ELTON JOHN: People have a right to live with dignity, where all treated equal and it’s about time Australia’s got the same sex marriage together was well. [Applause]
[End of excerpt.
PHILIP CLARK: Well preaching to the converted perhaps but it’s a debate that’s going to take centre stage at the ALP’s National Conference too. Pushing the cause of gay marriage will be the Left of the ALP, Anthony Albanese’s Federal Transport Minister, Senior Cabinet Minister and Member of the Left, he joins me on the line this morning. Mr Albanese good morning to you.
ANTHONY ALBANESE: G’day Philip.
PHILIP CLARK: Are you going to win on this one?
ANTHONY ALBANESE: I think we will win in terms of a change of the platform. I think a majority of conference delegates will determine that it is appropriate that we have marriage equality, that we recognise that relationships are legitimate regardless of the sexuality of those people engaged with them and that by giving one group of the community equal rights, we’re not actually taking away rights from any other section of the community.
PHILIP CLARK: It’s shaping up as a test of support for the Prime Minister, is that an appropriate political battleground on a subject of social importance such as this?
ANTHONY ALBANESE: Well, some of the media try and characterise everything [indistinct] simplistic are quite silly really. The Prime Minister herself has said very clearly what she wants is a real conference. The Labor Party is made up of people who are passionate about issues, be it the economy, social issues, environmental issues. They come to the conference, they participate in Labor Party affairs. The overwhelming majority of them as volunteers giving up their time and they want to debate the future of Australia and that’s what they’re interested in. The Prime Minister wants a real conference, we’re going to get one. There’ll be a range of issues debated on the floor of the conference. The media are focusing on this one of course but today we’re debating the economy and jobs and other issues.
PHILIP CLARK: That’s true but it’s an issue which goes to the heart I suppose of how these things are conducted in a democratic sense because I read this morning that the Right faction has bound its delegates, that is they’re not even allowing them to vote on what they might think about things, they’re saying you must vote this way which does smack of a highly authoritarian approach to the conference, some say reminiscent of how Mr Rudd would run things. From your position how do you view those actions by the Right?
ANTHONY ALBANESE: I’m of the view that people should be able to express their views. I’ve never been told by anybody in terms of what to do and people are adults. I think what you’ll see tomorrow is a majority of conference delegates support reform, that is something that I support. Sir Elton John adding his weight to it really just brings home that there are people in all spheres of life in the community who happen to be gay or lesbian and we should move on as a modern society and recognise that that is a fact and that relationships are real.

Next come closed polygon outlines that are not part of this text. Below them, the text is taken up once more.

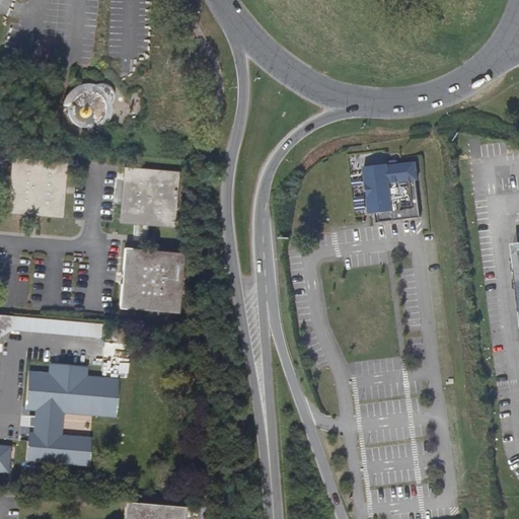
[(91,124),(97,121),(98,119),(102,113),(101,108),(101,104),(99,100),(102,98),(100,96),(98,94),(95,97),(91,94),(92,85),(85,85),(80,86),(76,87),(73,89),(77,95),(77,96),(75,98),(71,106),(71,113),(74,119),(77,122),(82,124),(86,125),(91,124)]
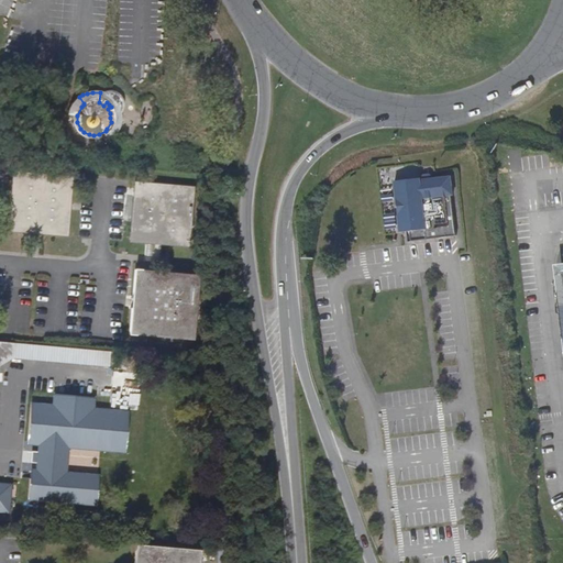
[(63,235),(67,232),(72,179),(68,176),(15,172),(11,175),(7,227),(10,231),(63,235)]
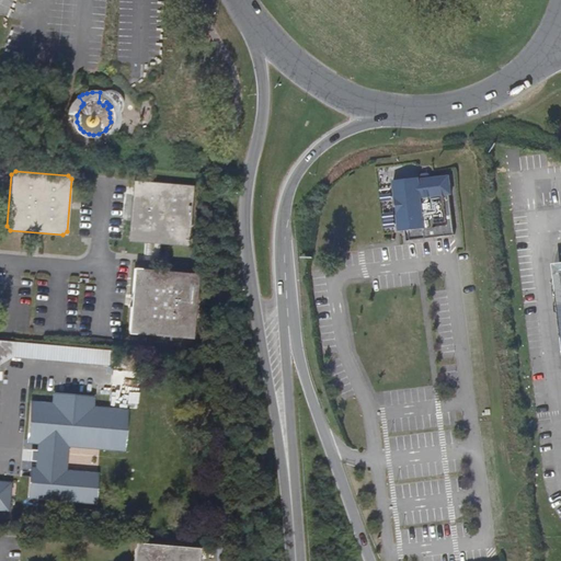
[(409,230),(410,240),(455,236),(450,194),(451,194),(449,176),(431,179),(431,175),(428,174),(423,175),(421,176),(421,180),(419,180),(419,178),(395,181),(400,231),(409,230)]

PHILIP CLARK: Yes, all right, okay. What are you going to actually win though because you on the Left presumably would like a change to ALP policy to support gay marriage, whereas Ms Gillard’s really saying no, I just want a conscience vote in the Parliament. What’s likely to win, Ms Gillard’s position or yours?
ANTHONY ALBANESE: I expect that there will probably will a conscience vote and it probably will be carried but the numbers are reasonably close on that. There’s an argument that what we need to do is to make sure that people across the Parliament are able to have a say on these issues. It’s unfortunate that Tony Abbott is locking in the Coalition in one way against any change. I think that will change over time as well. These debates have progressed enormously. I remember back in 1998 when I introduced the first ever private members bill about same sex rights into the House of Representatives on superannuation – that was seen as a very controversial issue. I had to introduce it three times. The Coalition stopped it even being debated. Now it is a consensus across the Parliament and it went through unanimously, we approved 84 changes of legislation that took away discrimination across a range of areas in our first term of office across health and immigration and a range of other areas. So I think society’s moving pretty quickly on these issues and same sex marriage will happen, it’s just a matter of the circumstances in which it occurs here in Australia.

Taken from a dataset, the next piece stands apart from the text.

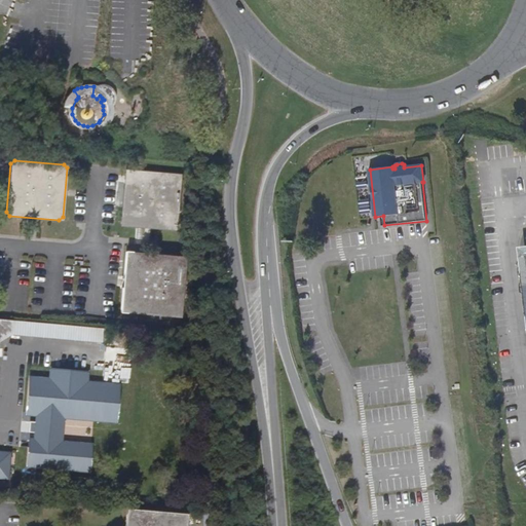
[(181,183),(182,179),(178,174),(129,171),(125,174),(120,222),(124,226),(173,230),(178,226),(181,188),(181,183)]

PHILIP CLARK: Okay. I mean some might suggest that in the midst of important debates about climate change and the economy, the collapse of the euro zone and so forth that this is an odd issue to be spending a lot of time on.

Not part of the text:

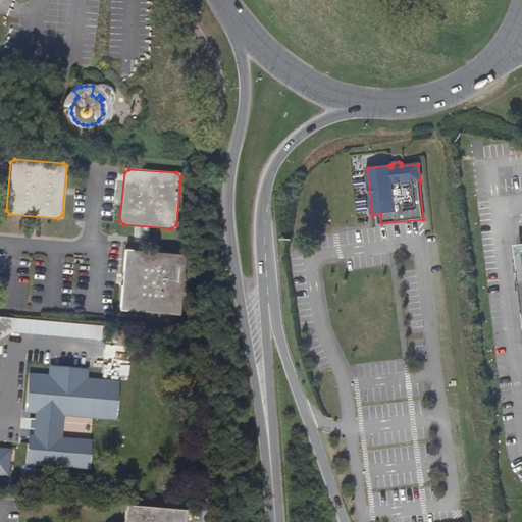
[(125,256),(121,305),(125,309),(173,312),(177,309),(181,261),(177,256),(129,253),(125,256)]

ANTHONY ALBANESE: We’re not spending a lot of time on it. You’re choosing to talk to me about it but I’ve been spending most of my time on the infrastructure, transport and economic sections of the platform. That’s where overwhelmingly the debates will be at the conference over the next three days. There is a focus on this from the media but delegates will be looking at the whole range of issues affecting Australia’s future. That’s a good thing.
PHILIP CLARK: All right, good to talk to you Mr Albanese.
ANTHONY ALBANESE: Good to talk to you Philip.
PHILIP CLARK: Appreciate your time, thank you very much. Anthony Albanese the Federal Transport Minister, Senior Cabinet Minister of course too on the line there. ALP Conference starts at Darling Harbour this morning.